WHAT THE EXERCISE ASKS:
Search the material for the string "Selected", then return every line where it is found.

RECORDS PROVIDED:
○ ○ ○ ○ ○ ○ ○
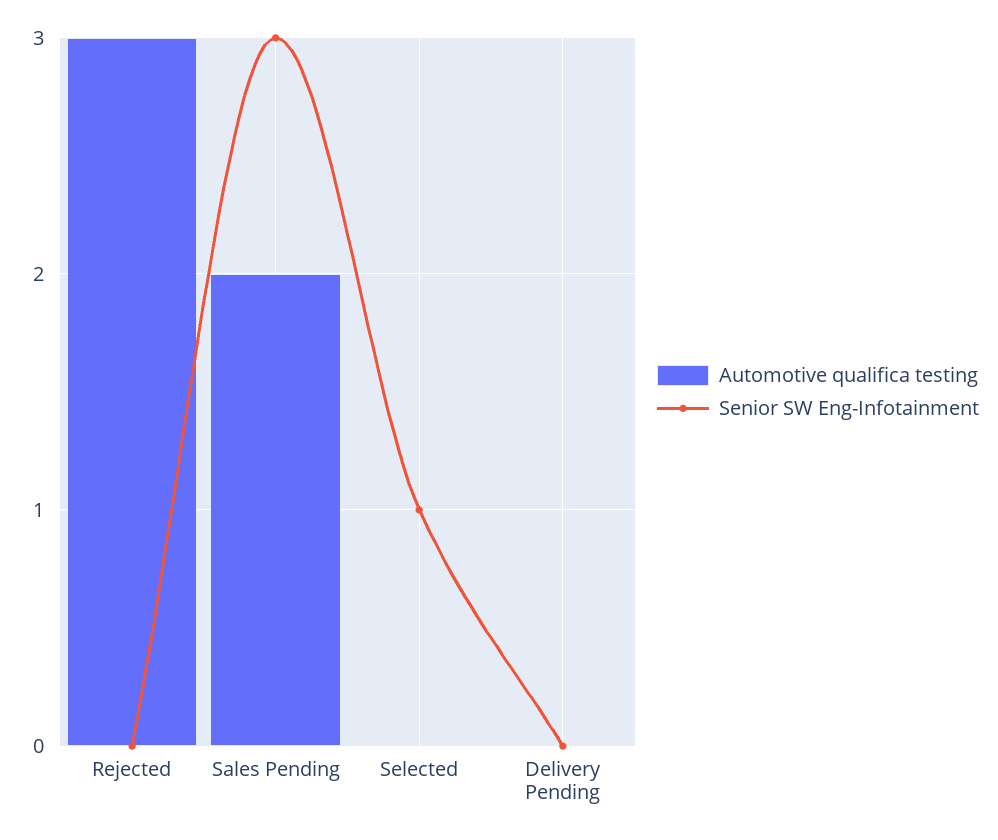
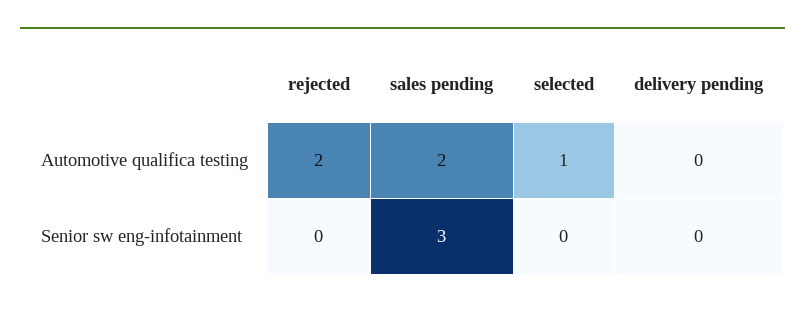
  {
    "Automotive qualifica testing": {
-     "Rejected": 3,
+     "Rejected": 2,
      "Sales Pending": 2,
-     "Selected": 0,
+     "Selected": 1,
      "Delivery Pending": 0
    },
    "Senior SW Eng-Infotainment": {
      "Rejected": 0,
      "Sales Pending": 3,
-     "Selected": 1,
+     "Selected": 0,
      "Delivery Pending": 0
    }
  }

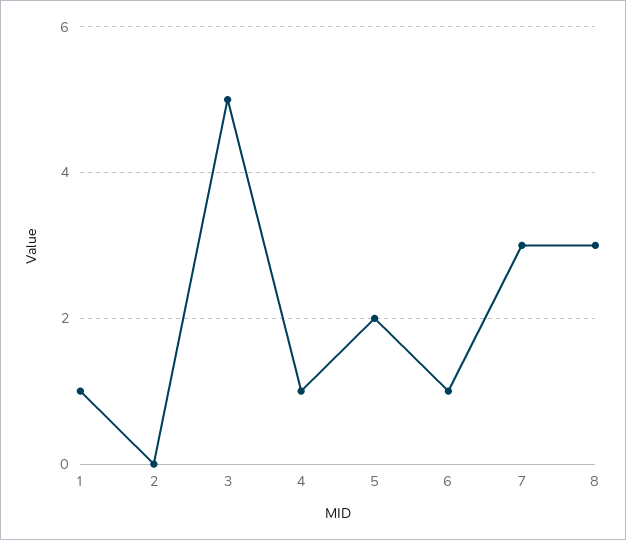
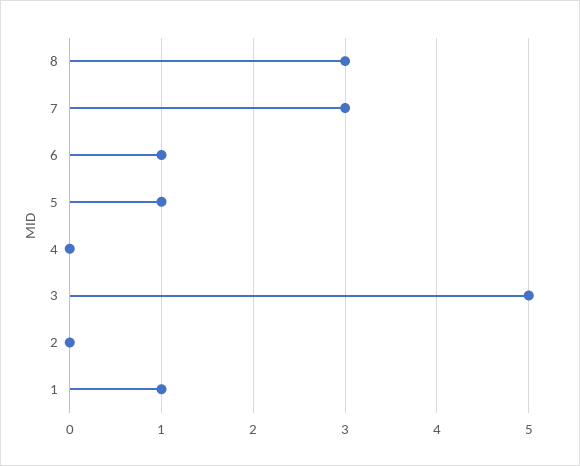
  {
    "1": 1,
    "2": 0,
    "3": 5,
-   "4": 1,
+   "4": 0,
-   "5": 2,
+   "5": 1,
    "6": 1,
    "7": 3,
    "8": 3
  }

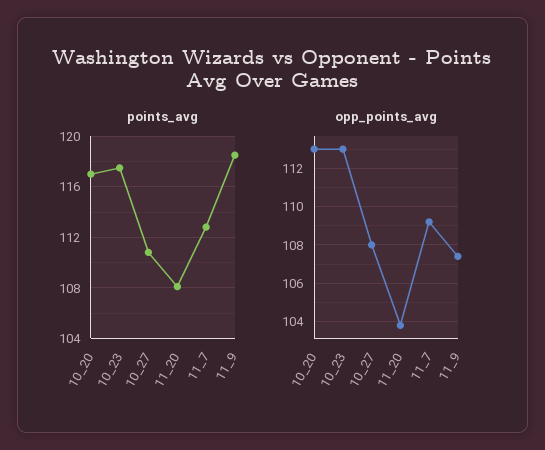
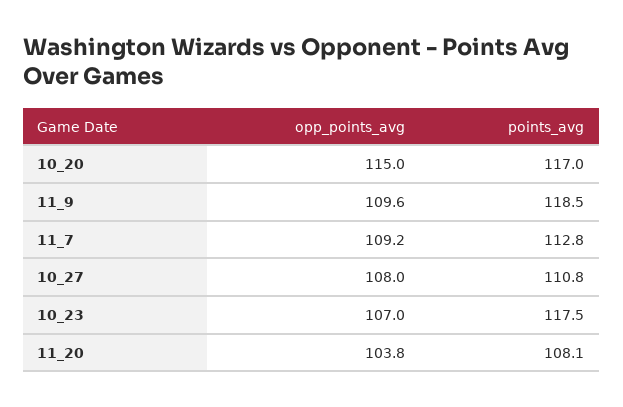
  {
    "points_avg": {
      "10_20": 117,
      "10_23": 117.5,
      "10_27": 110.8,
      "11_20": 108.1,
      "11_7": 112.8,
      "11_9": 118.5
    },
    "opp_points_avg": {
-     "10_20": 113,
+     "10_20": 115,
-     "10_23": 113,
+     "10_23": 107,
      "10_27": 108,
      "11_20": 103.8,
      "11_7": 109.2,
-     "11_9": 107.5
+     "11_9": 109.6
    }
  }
○ ○ ○ ○ ○ ○ ○
TASK ANSWER:
-     "Selected": 0,
+     "Selected": 1,
-     "Selected": 1,
+     "Selected": 0,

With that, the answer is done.